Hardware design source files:
┄┄┄┄┄┄
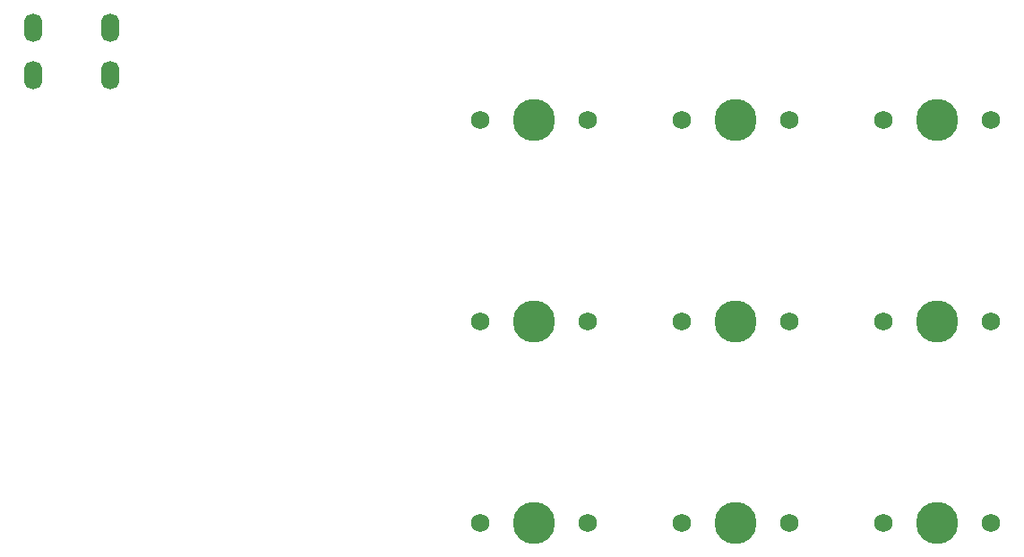
<source format=gts>
%TF.GenerationSoftware,KiCad,Pcbnew,(6.0.9)*%
%TF.CreationDate,2022-11-30T16:04:33-07:00*%
%TF.ProjectId,nepcropad,6e657063-726f-4706-9164-2e6b69636164,rev?*%
%TF.SameCoordinates,Original*%
%TF.FileFunction,Soldermask,Top*%
%TF.FilePolarity,Negative*%
%FSLAX46Y46*%
G04 Gerber Fmt 4.6, Leading zero omitted, Abs format (unit mm)*
G04 Created by KiCad (PCBNEW (6.0.9)) date 2022-11-30 16:04:33*
%MOMM*%
%LPD*%
G01*
G04 APERTURE LIST*
%ADD10C,1.750000*%
%ADD11C,3.987800*%
%ADD12O,1.700000X2.700000*%
G04 APERTURE END LIST*
D10*
%TO.C,MX7*%
X129857500Y-109537500D03*
X140017500Y-109537500D03*
D11*
X134937500Y-109537500D03*
%TD*%
%TO.C,MX4*%
X134937500Y-90487500D03*
D10*
X140017500Y-90487500D03*
X129857500Y-90487500D03*
%TD*%
%TO.C,MX3*%
X167957500Y-71437500D03*
X178117500Y-71437500D03*
D11*
X173037500Y-71437500D03*
%TD*%
D10*
%TO.C,MX1*%
X140017500Y-71437500D03*
X129857500Y-71437500D03*
D11*
X134937500Y-71437500D03*
%TD*%
D10*
%TO.C,MX6*%
X167957500Y-90487500D03*
X178117500Y-90487500D03*
D11*
X173037500Y-90487500D03*
%TD*%
D10*
%TO.C,MX8*%
X148907500Y-109537500D03*
D11*
X153987500Y-109537500D03*
D10*
X159067500Y-109537500D03*
%TD*%
%TO.C,MX2*%
X159067500Y-71437500D03*
X148907500Y-71437500D03*
D11*
X153987500Y-71437500D03*
%TD*%
D10*
%TO.C,MX9*%
X167957500Y-109537500D03*
D11*
X173037500Y-109537500D03*
D10*
X178117500Y-109537500D03*
%TD*%
%TO.C,MX5*%
X159067500Y-90487500D03*
X148907500Y-90487500D03*
D11*
X153987500Y-90487500D03*
%TD*%
D12*
%TO.C,USB1*%
X94931250Y-67206250D03*
X94931250Y-62706250D03*
X87631250Y-62706250D03*
X87631250Y-67206250D03*
%TD*%
M02*

</source>
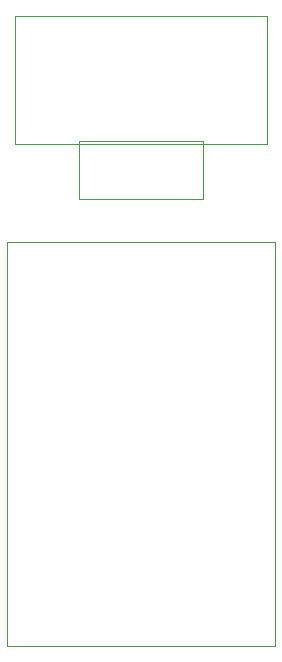
<source format=gbr>
G04 #@! TF.GenerationSoftware,KiCad,Pcbnew,5.1.5-52549c5~85~ubuntu18.04.1*
G04 #@! TF.CreationDate,2020-03-29T12:36:54+00:00*
G04 #@! TF.ProjectId,PWR,5057522e-6b69-4636-9164-5f7063625858,rev?*
G04 #@! TF.SameCoordinates,Original*
G04 #@! TF.FileFunction,Other,User*
%FSLAX46Y46*%
G04 Gerber Fmt 4.6, Leading zero omitted, Abs format (unit mm)*
G04 Created by KiCad (PCBNEW 5.1.5-52549c5~85~ubuntu18.04.1) date 2020-03-29 12:36:54*
%MOMM*%
%LPD*%
G04 APERTURE LIST*
%ADD10C,0.050000*%
G04 APERTURE END LIST*
D10*
X128370000Y-94055000D02*
X128370000Y-128255000D01*
X128370000Y-128255000D02*
X151070000Y-128255000D01*
X151070000Y-94055000D02*
X151070000Y-128255000D01*
X128370000Y-94055000D02*
X151070000Y-94055000D01*
X134450000Y-90395000D02*
X144950000Y-90395000D01*
X134450000Y-85485000D02*
X134450000Y-90395000D01*
X144950000Y-85485000D02*
X134450000Y-85485000D01*
X144950000Y-90395000D02*
X144950000Y-85485000D01*
X150360000Y-74935000D02*
X129040000Y-74935000D01*
X150360000Y-85745000D02*
X150360000Y-74935000D01*
X129040000Y-85745000D02*
X150360000Y-85745000D01*
X129040000Y-74935000D02*
X129040000Y-85745000D01*
M02*

</source>
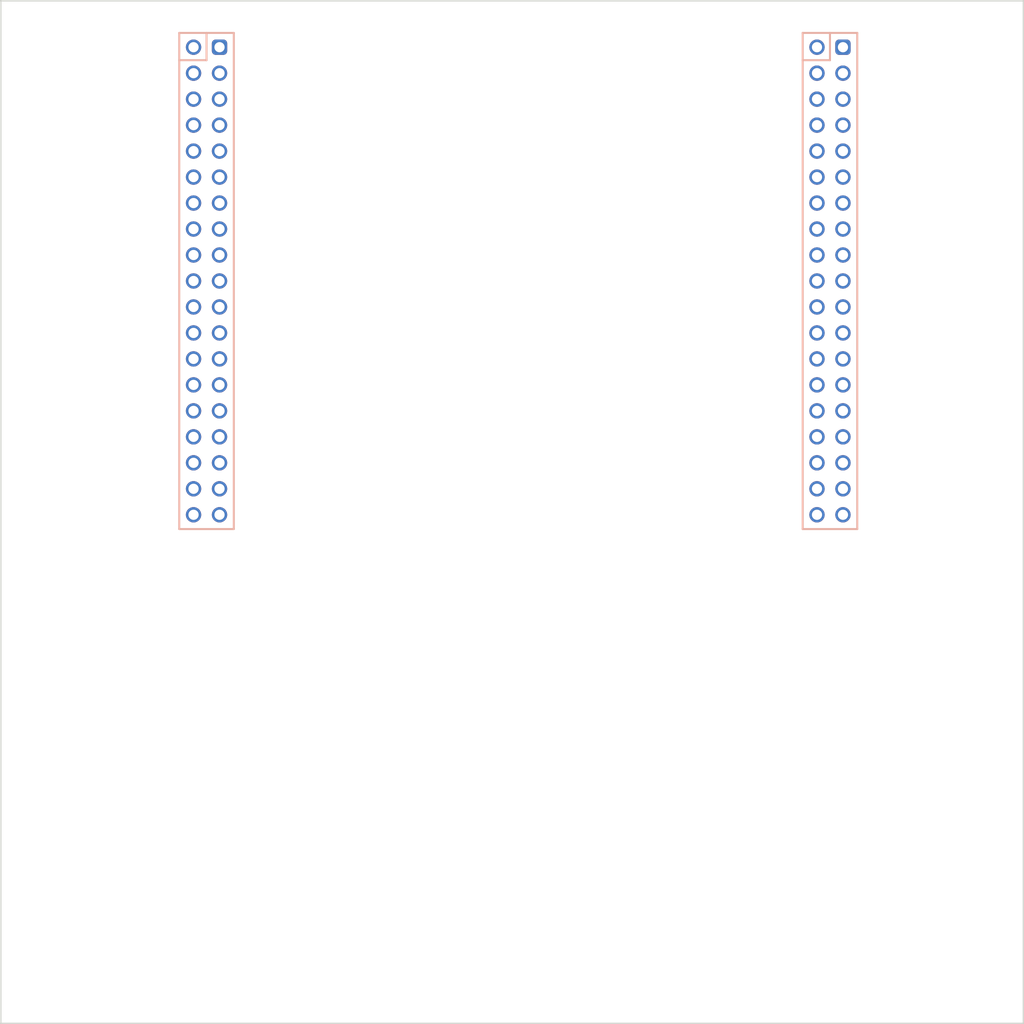
<source format=kicad_pcb>
(kicad_pcb
	(version 20241229)
	(generator "pcbnew")
	(generator_version "9.0")
	(general
		(thickness 1.6)
		(legacy_teardrops no)
	)
	(paper "A4")
	(layers
		(0 "F.Cu" signal)
		(2 "B.Cu" signal)
		(9 "F.Adhes" user "F.Adhesive")
		(11 "B.Adhes" user "B.Adhesive")
		(13 "F.Paste" user)
		(15 "B.Paste" user)
		(5 "F.SilkS" user "F.Silkscreen")
		(7 "B.SilkS" user "B.Silkscreen")
		(1 "F.Mask" user)
		(3 "B.Mask" user)
		(17 "Dwgs.User" user "User.Drawings")
		(19 "Cmts.User" user "User.Comments")
		(21 "Eco1.User" user "User.Eco1")
		(23 "Eco2.User" user "User.Eco2")
		(25 "Edge.Cuts" user)
		(27 "Margin" user)
		(31 "F.CrtYd" user "F.Courtyard")
		(29 "B.CrtYd" user "B.Courtyard")
		(35 "F.Fab" user)
		(33 "B.Fab" user)
	)
	(setup
		(pad_to_mask_clearance 0.05)
		(allow_soldermask_bridges_in_footprints no)
		(tenting front back)
		(grid_origin 120 156)
		(pcbplotparams
			(layerselection 0x00000000_00000000_55555555_5755557f)
			(plot_on_all_layers_selection 0x00000000_00000000_00000000_00000000)
			(disableapertmacros no)
			(usegerberextensions yes)
			(usegerberattributes yes)
			(usegerberadvancedattributes yes)
			(creategerberjobfile no)
			(dashed_line_dash_ratio 12.000000)
			(dashed_line_gap_ratio 3.000000)
			(svgprecision 4)
			(plotframeref no)
			(mode 1)
			(useauxorigin no)
			(hpglpennumber 1)
			(hpglpenspeed 20)
			(hpglpendiameter 15.000000)
			(pdf_front_fp_property_popups yes)
			(pdf_back_fp_property_popups yes)
			(pdf_metadata yes)
			(pdf_single_document no)
			(dxfpolygonmode yes)
			(dxfimperialunits yes)
			(dxfusepcbnewfont yes)
			(psnegative no)
			(psa4output no)
			(plot_black_and_white yes)
			(sketchpadsonfab no)
			(plotpadnumbers no)
			(hidednponfab no)
			(sketchdnponfab yes)
			(crossoutdnponfab yes)
			(subtractmaskfromsilk no)
			(outputformat 1)
			(mirror no)
			(drillshape 0)
			(scaleselection 1)
			(outputdirectory "./gerber")
		)
	)
	(net 0 "")
	(net 1 "AGND")
	(net 2 "+5V0")
	(net 3 "unconnected-(X3-VBAT-Pad33)")
	(net 4 "unconnected-(X3-PH1-Pad31)")
	(net 5 "U5V")
	(net 6 "unconnected-(X3-PA13-Pad13)")
	(net 7 "unconnected-(X3-GND-Pad19)")
	(net 8 "unconnected-(X3-PC10-Pad1)")
	(net 9 "unconnected-(X3-PH0-Pad29)")
	(net 10 "+3V3")
	(net 11 "unconnected-(X3-PC14-Pad25)")
	(net 12 "PB15")
	(net 13 "PB14")
	(net 14 "PB13")
	(net 15 "PB12")
	(net 16 "unconnected-(X3-BOOT0-Pad7)")
	(net 17 "PA9")
	(net 18 "PA10")
	(net 19 "unconnected-(X3-PC0{slash}PB8-Pad38)")
	(net 20 "unconnected-(X3-+5V-Pad18)")
	(net 21 "unconnected-(X3-PB0-Pad34)")
	(net 22 "unconnected-(X3-PA15-Pad17)")
	(net 23 "unconnected-(X3-Pad10)")
	(net 24 "unconnected-(X3-Pad11)")
	(net 25 "unconnected-(X3-PC15-Pad27)")
	(net 26 "unconnected-(X3-PC13-Pad23)")
	(net 27 "unconnected-(X3-PA14-Pad15)")
	(net 28 "unconnected-(X3-PB7-Pad21)")
	(net 29 "unconnected-(X3-PC11-Pad2)")
	(net 30 "unconnected-(X3-Pad26)")
	(net 31 "unconnected-(X3-RESET-Pad14)")
	(net 32 "unconnected-(X3-PC3-Pad37)")
	(net 33 "unconnected-(X3-IOREF-Pad12)")
	(net 34 "unconnected-(X3-PC1{slash}PB9-Pad36)")
	(net 35 "unconnected-(X3-VIN-Pad24)")
	(net 36 "unconnected-(X3-Pad9)")
	(net 37 "unconnected-(X3-PC12-Pad3)")
	(net 38 "unconnected-(X3-VDD-Pad5)")
	(net 39 "unconnected-(X3-PD2-Pad4)")
	(net 40 "unconnected-(X3-PC2-Pad35)")
	(net 41 "unconnected-(X3-PA4-Pad32)")
	(net 42 "unconnected-(X4-PB4-Pad27)")
	(net 43 "unconnected-(X4-PB5-Pad29)")
	(net 44 "unconnected-(X4-PA6-Pad13)")
	(net 45 "unconnected-(X4-Pad10)")
	(net 46 "unconnected-(X4-PB6-Pad17)")
	(net 47 "unconnected-(X4-PC8-Pad2)")
	(net 48 "unconnected-(X4-AGND-Pad32)")
	(net 49 "unconnected-(X4-PC9-Pad1)")
	(net 50 "unconnected-(X4-PA7-Pad15)")
	(net 51 "unconnected-(X4-AVDD-Pad7)")
	(net 52 "unconnected-(X4-PB8-Pad3)")
	(net 53 "unconnected-(X4-Pad18)")
	(net 54 "unconnected-(X4-Pad38)")
	(net 55 "unconnected-(X4-PB10-Pad25)")
	(net 56 "unconnected-(X4-PB3-Pad31)")
	(net 57 "unconnected-(X4-PB2-Pad22)")
	(net 58 "unconnected-(X4-PB9-Pad5)")
	(net 59 "unconnected-(X4-PA8-Pad23)")
	(net 60 "unconnected-(X4-PC4-Pad34)")
	(net 61 "unconnected-(X4-PC7-Pad19)")
	(net 62 "unconnected-(X4-Pad36)")
	(net 63 "unconnected-(X4-PA5-Pad11)")
	(net 64 "unconnected-(X4-PC5-Pad6)")
	(net 65 "unconnected-(X4-PB1-Pad24)")
	(net 66 "unconnected-(X4-PC6-Pad4)")
	(net 67 "PA0")
	(net 68 "PA1")
	(net 69 "PA2")
	(net 70 "PA3")
	(net 71 "PA11")
	(net 72 "PA12")
	(footprint "CONNFLY:DS1023-04-2X19A11" (layer "B.Cu") (at 122.72 66.8 -90))
	(footprint "CONNFLY:DS1023-04-2X19A11" (layer "B.Cu") (at 183.68 66.8 -90))
	(gr_rect
		(start 102.6 39.4)
		(end 202.6 139.4)
		(stroke
			(width 0.15)
			(type solid)
		)
		(fill no)
		(locked yes)
		(layer "Edge.Cuts")
		(uuid "b7ffcea9-9bea-48f7-ad3d-473276d6e726")
	)
	(group ""
		(uuid "52581da1-0696-4cb7-b79c-010087b82428")
		(locked yes)
		(members "00000000-0000-0000-0000-00005ed6fb22" "00000000-0000-0000-0000-00005ed6fb56"
			"b7ffcea9-9bea-48f7-ad3d-473276d6e726"
		)
	)
	(embedded_fonts no)
)

</source>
┄┄┄┄┄┄
Which lines of the data contain the word "CreationDate"? Copy each one.

%TF.CreationDate,2022-11-30T16:04:33-07:00*%
G04 #@! TF.CreationDate,2020-03-29T12:36:54+00:00*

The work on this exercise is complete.